* CONSIGNE A: Résumez en deux phrases le texte consacré à Leontyne Price.
* CONSIGNE B: Rédigez la suite du texte consacré à Leontyne Price, en reprenant juste après sa dernière phrase.

* PASSAGE EXTRAIT:
>>>
Demain ‘’La louve de France’’ 4ème partie - ch 2 ‘’l’heure de lumière’’

jeudi 30 mai 2019

Divas - Leontyne Price

   Une des ‘’perles noires’’ de l’opéra nord américain avec Grace Bumbry, Shirley Verret, Martina Arroyo, Marian Anderson dont je reparlerai...
  Surnommée la ‘’Stradivaria’’ avec sa voix si chaude, une palette de couleurs incroyable, et surtout un chant raffiné. Leontyne Price est une fantastique chanteuse ! Dotée d'un timbre d'une richesse fabuleuse et d' aigus exceptionnellement beaux, Leontyne Price reste légendaire pour son interprétation de deux grands opéras de Verdi : Aida et Il Trovatore.
<<<
* EXTRAITS DU CORPUS:
>>>
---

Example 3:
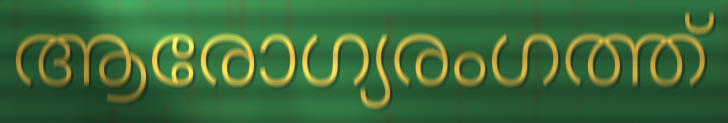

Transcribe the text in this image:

ആരോഗ്യരംഗത്ത്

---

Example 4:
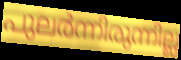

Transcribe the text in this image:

പുലർന്നിരുന്നില്ല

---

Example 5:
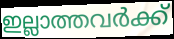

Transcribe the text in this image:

ഇല്ലാത്തവർക്ക്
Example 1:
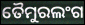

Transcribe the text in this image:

ତୈମୁରଲଂଗ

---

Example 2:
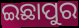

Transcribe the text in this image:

ଇଛାପୁର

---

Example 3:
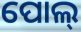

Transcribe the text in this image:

ପୋଲ୍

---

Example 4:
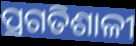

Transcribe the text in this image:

ପ୍ରଗତିଶାଳୀ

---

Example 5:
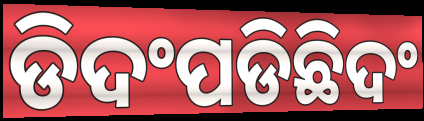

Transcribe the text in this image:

ଡିଦଂପଡିଛିଦଂ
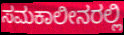
ಸಮಕಾಲೀನರಲ್ಲಿ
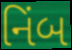
નિંબ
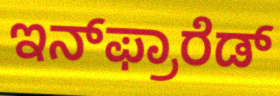
ಇನ್‌ಫ್ರಾರೆಡ್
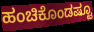
ಹಂಚಿಕೊಂಡಷ್ಟೂ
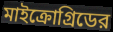
মাইক্রোগ্রিডের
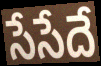
సేసేదే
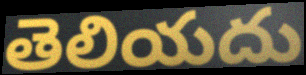
తెలియదు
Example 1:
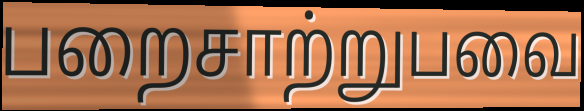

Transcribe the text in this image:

பறைசாற்றுபவை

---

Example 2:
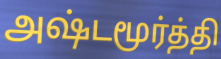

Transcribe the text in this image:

அஷ்டமூர்த்தி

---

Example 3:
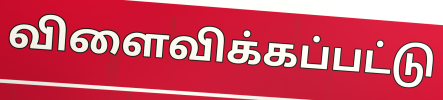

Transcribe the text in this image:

விளைவிக்கப்பட்டு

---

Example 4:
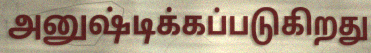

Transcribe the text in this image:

அனுஷ்டிக்கப்படுகிறது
<<<
* RÉPONSE A: Leontyne Price, surnommée la « Stradivaria », est présentée comme l'une des « perles noires » de l'opéra nord-américain, aux côtés de Grace Bumbry, Shirley Verret, Martina Arroyo et Marian Anderson. Dotée d'une voix chaude au timbre d'une grande richesse et aux aigus exceptionnellement beaux, elle reste légendaire pour ses interprétations d'Aida et d'Il Trovatore de Verdi.

* RÉPONSE B:
   Placido Domingo, lui-même, l’écrit dans son autobiographie : la soprano américaine possédait la plus belle voix de « soprano Verdi » du XXe siècle. Si elle n’a pas été la première cantatrice de couleur à fouler les planches d’un théâtre, elle reste très certainement la première à avoir accédé au statut de « prima donna » des deux côtés de l’Atlantique.      
  Une reconnaissance amplement méritée pour celle qui a eu la chance de léguer au disque ses incarnations les plus marquantes, et qui demeure un modèle pour toutes les aspirantes rêvant d’Aida ou de Leonora d’Il trovatore et La forza del destino.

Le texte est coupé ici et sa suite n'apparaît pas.